If you are in BC, I could recommend a couple.

Steve


----------



## oldwino (Dec 14, 2008)

Pam said:


> I am trying to find out info on a commercial wine. I have been asked to buy a German type wine as a gift. The type of wine is Gewurstaminer or maybe Gerverstaminer. Does anyone know anything about this type of wine and what a good brand would be. Thanks'



I prefer a Washington state Gewurztraminer. Slightly dryer than the CA vintage. Grapefruit and citrus flavors and medium-dry. Chateau Ste Michelle.


----------



## gimmpy64 (Dec 27, 2008)

*Gewurztraminer*

Pam,

Fetzer makes a pretty good Gewurztraminer!

Gimmpy64


----------



## Dragon Slayer (Apr 8, 2009)

*Awesome choice*

Gewurtz is one of my favorite commercial wines. Some people say I am biased because I live down the road from Ste.
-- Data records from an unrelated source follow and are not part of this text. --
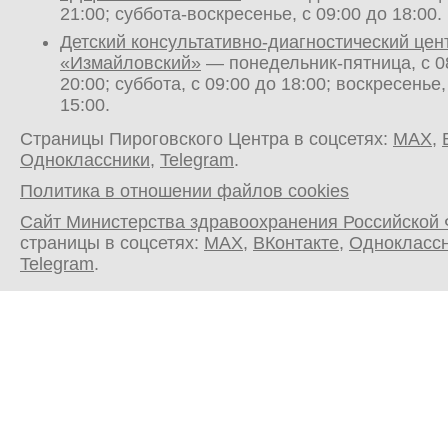
21:00; суббота-воскресенье, с 09:00 до 18:00.
Детский консультативно-диагностический цен
«Измайловский»
— понедельник-пятница, с 0
20:00; суббота, с 09:00 до 18:00; воскресенье,
15:00.
Страницы Пироговского Центра в соцсетях:
MAX
,
Одноклассники
,
Telegram
.
Политика в отношении файлов cookies
Сайт Министерства здравоохранения Российской
страницы в соцсетях:
MAX
,
ВКонтакте
,
Однокласс
Telegram
.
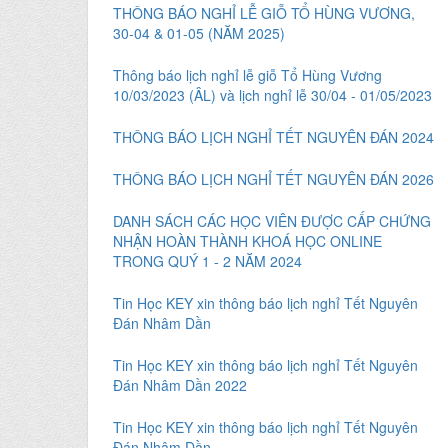
THÔNG BÁO NGHỈ LỄ GIỖ TỔ HÙNG VƯƠNG,
30-04 & 01-05 (NĂM 2025)
Thông báo lịch nghỉ lễ giỗ Tổ Hùng Vương
10/03/2023 (ÂL) và lịch nghỉ lễ 30/04 - 01/05/2023
THÔNG BÁO LỊCH NGHỈ TẾT NGUYÊN ĐÁN 2024
THÔNG BÁO LỊCH NGHỈ TẾT NGUYÊN ĐÁN 2026
DANH SÁCH CÁC HỌC VIÊN ĐƯỢC CẤP CHỨNG
NHẬN HOÀN THÀNH KHOÁ HỌC ONLINE
TRONG QUÝ 1 - 2 NĂM 2024
Tin Học KEY xin thông báo lịch nghỉ Tết Nguyên
Đán Nhâm Dần
Tin Học KEY xin thông báo lịch nghỉ Tết Nguyên
Đán Nhâm Dần 2022
Tin Học KEY xin thông báo lịch nghỉ Tết Nguyên
Đán Nhâm Dần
Michelle Winery, but they make the absolute best Gewurtztraminer. I always keep a few bottles in my cellar.

I know this is several months later. Hope you came up with something good. Just wanted to put my two cents in.


----------



## troton (Apr 17, 2009)

Yes Washington state makes some of the best in my opinion. Columbia Crest version is very very good too. The German ones tend to be a bit more thick and sweet. You can go to any wine store and any where that sells wine and find many selections. Higher Price does not alway mean better taste. Plus it tend to be one of those wines that can be very different with each wine makers. So if you try a bottle and don't like it try another winery. Have Fun get a few and have a taste test!!!!!!!!!!!!!!!!!!!!!!


----------